News-a mere rumor so far-had come from London that Admiral Lord Howe had succeeded in negotiating a settlement of the original Spit-head mutiny. Working parties ferrying supplies from shore had come back, whooping and hollering with delight over the tidings. Portsmouth and Plymouth, the entire Channel Fleet, were said to be returned to discipline and duty. Word was, "Black Dick" and his lady-wife had gotten a fete, their carriage unhorsed and drawn through Portsmouth 's streets to the town's largest inn by teams of grateful sailors; where Howe had dined-in the chief mutineers and drunk toasts with them-as "matey" as anyone could ask for!

Yet so far in Sheerness and the Nore, those rumored tidings hadn't done much to ease the fervour of the newest mutineers. If anything, news of a peaceful, agreeable settlement had only sparked a new wave of frolic, riotous street parading and shore drinking-but no hint of acceptance of a settlement here.

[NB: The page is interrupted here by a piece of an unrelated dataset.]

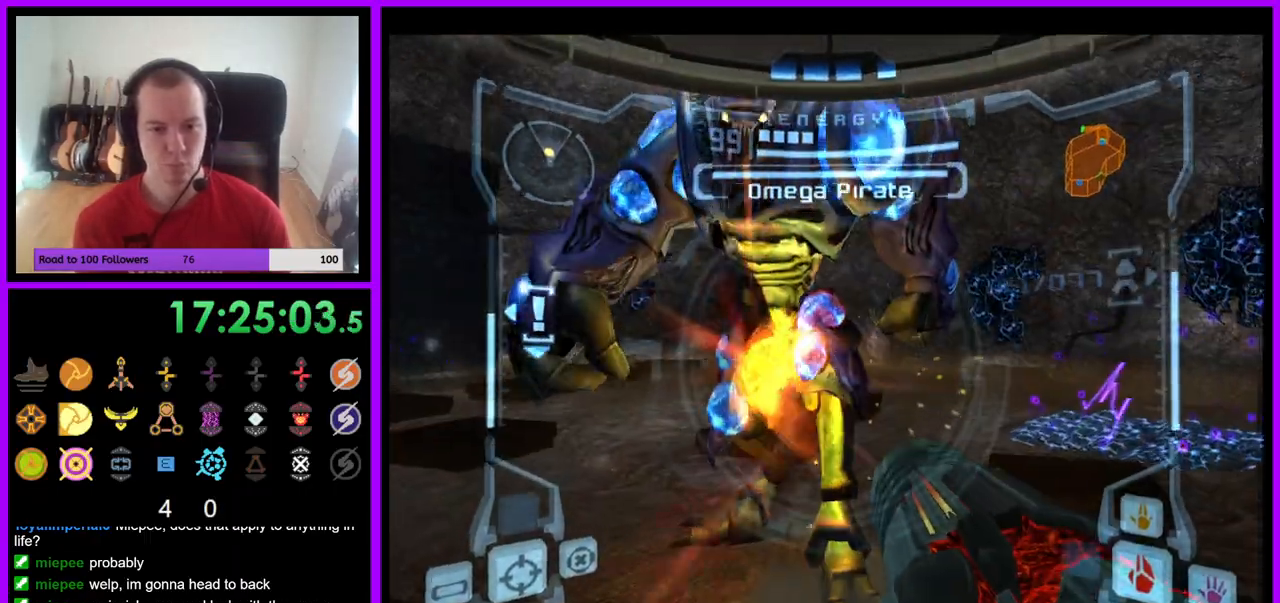
{"buttons": ["A", "L1"], "left_stick": "right", "right_stick": "center", "events": []}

So for another morning, Lewrie studied the shore with a glass, so close off Garrison Point, he could all but taste the meat and drink. Sailors, done with meetings at Checquers Public House, their chosen shore rendezvous, paraded the streets, tricked out in red cockades and waving their infernal plain red flags of rebellion. Each large group had its hired band, and the sounds of competing melodies blended into an atonal jollity as one pack collided with another with a rival band and simply had to out-tootle, out-blare, or out-drum the others. Even atop the ramparts of the shore forts, drunken sailors could be seen-troublingly arm-in-arm with equally drunken soldiers, or hanging with arms round each other's necks, swaying and singing airs.

Respectable citizens of Sheerness, Lewrie didn't doubt, were all inside behind locked doors, huddled over their silver plate and valuables. Yet the streets were full of garish trulls and sharpers; poorer civilians out for a good time as long as it lasted; or secret traitors and rebels of Republican bent out to stir up even worse troubles?

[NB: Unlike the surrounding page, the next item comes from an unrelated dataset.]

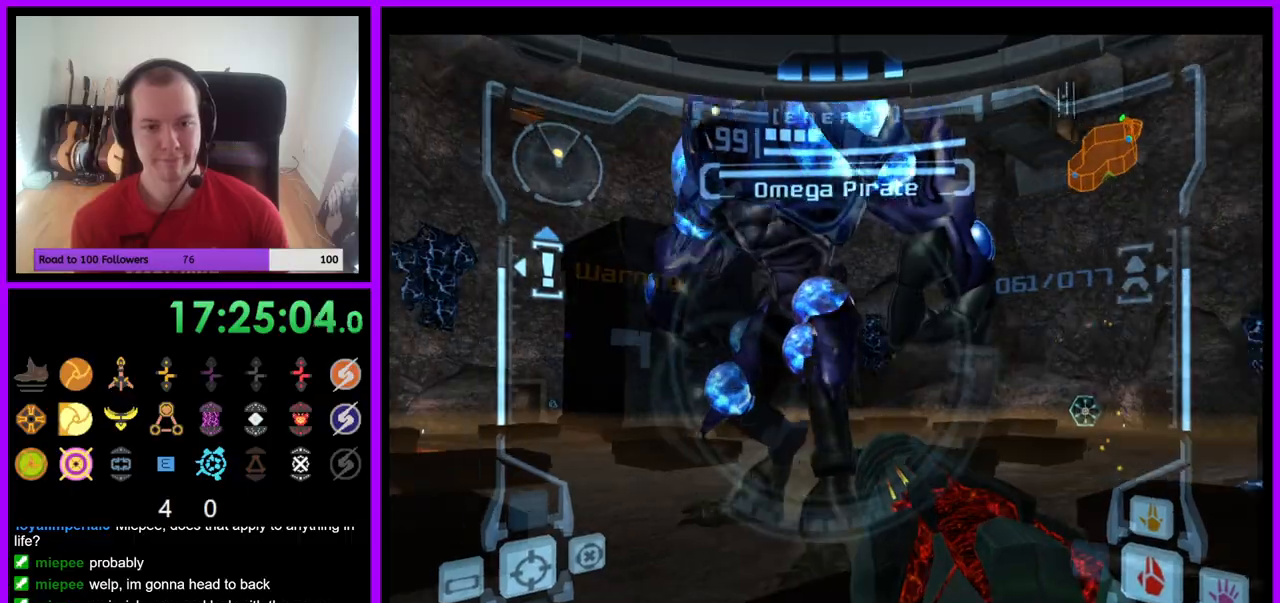
{"buttons": ["A", "L1"], "left_stick": "right", "right_stick": "center", "events": [[67, "B", "down"], [183, "B", "up"]]}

Children and women also capered and danced with the sailors. There was a chance they were legitimate wives, come down to Sheerness to support their sailor menfolk. Or, as Lewrie also sourly surmised, whores out to make a killing off the myriad of sailors given liberal amounts of shore leave for a rare once.

Not that they had to go ashore for that, Lewrie sighed, as he lowered his telescope and collapsed its tubes; publicans' and pedlars' bumboats plied the harbour waters, ferrying cargoes of gew-gaws out to the ships, proffering the temporary "wives" to seamen who had coin enough to support and claim them. Without a strict watch set by the Bosun and harbour watches, he was mortal-certain every doxy bore small flasks of spirits under her gowns, inside her stockings or hat, to sell in spite of the Fleet Delegates' edict against private spirits.

Oh, Proteus was a merry ship! Music wafted up from the seamen's mess deck, from the forecastle too, for several bumboats lolled under her entry-ports, and real wives and children, and false wives, strolled the gun-deck or danced in drunken, half-clad abandon, groping at their men, being-groped and pawed, before being led below for a quick fumble 'tween the mess tables with two blankets hung for privacy.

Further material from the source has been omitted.